((

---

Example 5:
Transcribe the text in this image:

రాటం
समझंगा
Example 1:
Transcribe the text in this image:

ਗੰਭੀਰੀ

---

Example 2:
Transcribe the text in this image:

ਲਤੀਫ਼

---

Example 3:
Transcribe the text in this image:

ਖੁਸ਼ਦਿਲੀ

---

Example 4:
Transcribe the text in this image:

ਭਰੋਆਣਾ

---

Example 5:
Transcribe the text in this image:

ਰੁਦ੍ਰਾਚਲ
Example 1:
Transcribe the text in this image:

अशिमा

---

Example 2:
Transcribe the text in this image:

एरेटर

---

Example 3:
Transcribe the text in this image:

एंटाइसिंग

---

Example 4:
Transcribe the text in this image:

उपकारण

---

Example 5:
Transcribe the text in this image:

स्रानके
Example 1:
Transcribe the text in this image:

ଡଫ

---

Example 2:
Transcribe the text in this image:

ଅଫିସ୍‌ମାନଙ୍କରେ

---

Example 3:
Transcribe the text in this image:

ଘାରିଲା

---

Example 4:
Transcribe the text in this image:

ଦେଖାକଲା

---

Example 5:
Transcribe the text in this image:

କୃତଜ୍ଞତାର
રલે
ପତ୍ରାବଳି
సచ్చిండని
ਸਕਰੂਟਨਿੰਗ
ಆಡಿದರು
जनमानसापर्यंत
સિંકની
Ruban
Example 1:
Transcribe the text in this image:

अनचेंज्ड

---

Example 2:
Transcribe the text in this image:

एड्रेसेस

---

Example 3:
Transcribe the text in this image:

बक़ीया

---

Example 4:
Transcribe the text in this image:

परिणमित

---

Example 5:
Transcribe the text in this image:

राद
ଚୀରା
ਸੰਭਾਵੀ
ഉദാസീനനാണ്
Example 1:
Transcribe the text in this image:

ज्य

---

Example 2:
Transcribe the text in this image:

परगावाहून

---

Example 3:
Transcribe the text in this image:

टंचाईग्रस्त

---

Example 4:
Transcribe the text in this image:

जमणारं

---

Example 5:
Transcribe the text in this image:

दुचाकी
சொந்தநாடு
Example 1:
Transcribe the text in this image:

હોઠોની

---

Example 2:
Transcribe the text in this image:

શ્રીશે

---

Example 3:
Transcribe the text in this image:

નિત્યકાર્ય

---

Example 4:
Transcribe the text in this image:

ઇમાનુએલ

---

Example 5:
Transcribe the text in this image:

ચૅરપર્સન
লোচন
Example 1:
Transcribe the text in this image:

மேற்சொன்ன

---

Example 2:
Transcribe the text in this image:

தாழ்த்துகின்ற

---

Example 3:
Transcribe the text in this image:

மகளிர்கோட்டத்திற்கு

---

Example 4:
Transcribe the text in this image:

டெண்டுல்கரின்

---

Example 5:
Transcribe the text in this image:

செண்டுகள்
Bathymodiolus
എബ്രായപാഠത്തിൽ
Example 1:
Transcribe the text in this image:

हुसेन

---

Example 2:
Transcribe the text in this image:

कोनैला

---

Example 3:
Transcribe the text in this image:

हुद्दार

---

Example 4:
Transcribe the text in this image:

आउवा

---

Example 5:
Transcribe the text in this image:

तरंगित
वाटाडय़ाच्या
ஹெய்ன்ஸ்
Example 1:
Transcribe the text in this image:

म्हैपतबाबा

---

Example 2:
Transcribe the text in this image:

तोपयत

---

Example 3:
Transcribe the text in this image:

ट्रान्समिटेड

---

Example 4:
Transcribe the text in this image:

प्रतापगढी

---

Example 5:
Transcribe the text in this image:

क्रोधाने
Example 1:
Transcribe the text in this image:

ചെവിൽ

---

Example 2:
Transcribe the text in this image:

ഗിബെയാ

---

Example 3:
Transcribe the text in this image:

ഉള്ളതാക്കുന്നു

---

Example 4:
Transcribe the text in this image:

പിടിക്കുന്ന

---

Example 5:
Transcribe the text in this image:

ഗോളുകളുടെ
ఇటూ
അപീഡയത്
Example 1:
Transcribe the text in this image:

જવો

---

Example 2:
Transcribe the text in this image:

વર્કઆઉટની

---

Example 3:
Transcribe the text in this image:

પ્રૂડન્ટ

))

What is needed here is a word-for-word copy of the whole listing.

**Answer space:**
---

Example 5:
Transcribe the text in this image:

రాటం
समझंगा
Example 1:
Transcribe the text in this image:

ਗੰਭੀਰੀ

---

Example 2:
Transcribe the text in this image:

ਲਤੀਫ਼

---

Example 3:
Transcribe the text in this image:

ਖੁਸ਼ਦਿਲੀ

---

Example 4:
Transcribe the text in this image:

ਭਰੋਆਣਾ

---

Example 5:
Transcribe the text in this image:

ਰੁਦ੍ਰਾਚਲ
Example 1:
Transcribe the text in this image:

अशिमा

---

Example 2:
Transcribe the text in this image:

एरेटर

---

Example 3:
Transcribe the text in this image:

एंटाइसिंग

---

Example 4:
Transcribe the text in this image:

उपकारण

---

Example 5:
Transcribe the text in this image:

स्रानके
Example 1:
Transcribe the text in this image:

ଡଫ

---

Example 2:
Transcribe the text in this image:

ଅଫିସ୍‌ମାନଙ୍କରେ

---

Example 3:
Transcribe the text in this image:

ଘାରିଲା

---

Example 4:
Transcribe the text in this image:

ଦେଖାକଲା

---

Example 5:
Transcribe the text in this image:

କୃତଜ୍ଞତାର
રલે
ପତ୍ରାବଳି
సచ్చిండని
ਸਕਰੂਟਨਿੰਗ
ಆಡಿದರು
जनमानसापर्यंत
સિંકની
Ruban
Example 1:
Transcribe the text in this image:

अनचेंज्ड

---

Example 2:
Transcribe the text in this image:

एड्रेसेस

---

Example 3:
Transcribe the text in this image:

बक़ीया

---

Example 4:
Transcribe the text in this image:

परिणमित

---

Example 5:
Transcribe the text in this image:

राद
ଚୀରା
ਸੰਭਾਵੀ
ഉദാസീനനാണ്
Example 1:
Transcribe the text in this image:

ज्य

---

Example 2:
Transcribe the text in this image:

परगावाहून

---

Example 3:
Transcribe the text in this image:

टंचाईग्रस्त

---

Example 4:
Transcribe the text in this image:

जमणारं

---

Example 5:
Transcribe the text in this image:

दुचाकी
சொந்தநாடு
Example 1:
Transcribe the text in this image:

હોઠોની

---

Example 2:
Transcribe the text in this image:

શ્રીશે

---

Example 3:
Transcribe the text in this image:

નિત્યકાર્ય

---

Example 4:
Transcribe the text in this image:

ઇમાનુએલ

---

Example 5:
Transcribe the text in this image:

ચૅરપર્સન
লোচন
Example 1:
Transcribe the text in this image:

மேற்சொன்ன

---

Example 2:
Transcribe the text in this image:

தாழ்த்துகின்ற

---

Example 3:
Transcribe the text in this image:

மகளிர்கோட்டத்திற்கு

---

Example 4:
Transcribe the text in this image:

டெண்டுல்கரின்

---

Example 5:
Transcribe the text in this image:

செண்டுகள்
Bathymodiolus
എബ്രായപാഠത്തിൽ
Example 1:
Transcribe the text in this image:

हुसेन

---

Example 2:
Transcribe the text in this image:

कोनैला

---

Example 3:
Transcribe the text in this image:

हुद्दार

---

Example 4:
Transcribe the text in this image:

आउवा

---

Example 5:
Transcribe the text in this image:

तरंगित
वाटाडय़ाच्या
ஹெய்ன்ஸ்
Example 1:
Transcribe the text in this image:

म्हैपतबाबा

---

Example 2:
Transcribe the text in this image:

तोपयत

---

Example 3:
Transcribe the text in this image:

ट्रान्समिटेड

---

Example 4:
Transcribe the text in this image:

प्रतापगढी

---

Example 5:
Transcribe the text in this image:

क्रोधाने
Example 1:
Transcribe the text in this image:

ചെവിൽ

---

Example 2:
Transcribe the text in this image:

ഗിബെയാ

---

Example 3:
Transcribe the text in this image:

ഉള്ളതാക്കുന്നു

---

Example 4:
Transcribe the text in this image:

പിടിക്കുന്ന

---

Example 5:
Transcribe the text in this image:

ഗോളുകളുടെ
ఇటూ
അപീഡയത്
Example 1:
Transcribe the text in this image:

જવો

---

Example 2:
Transcribe the text in this image:

વર્કઆઉટની

---

Example 3:
Transcribe the text in this image:

પ્રૂડન્ટ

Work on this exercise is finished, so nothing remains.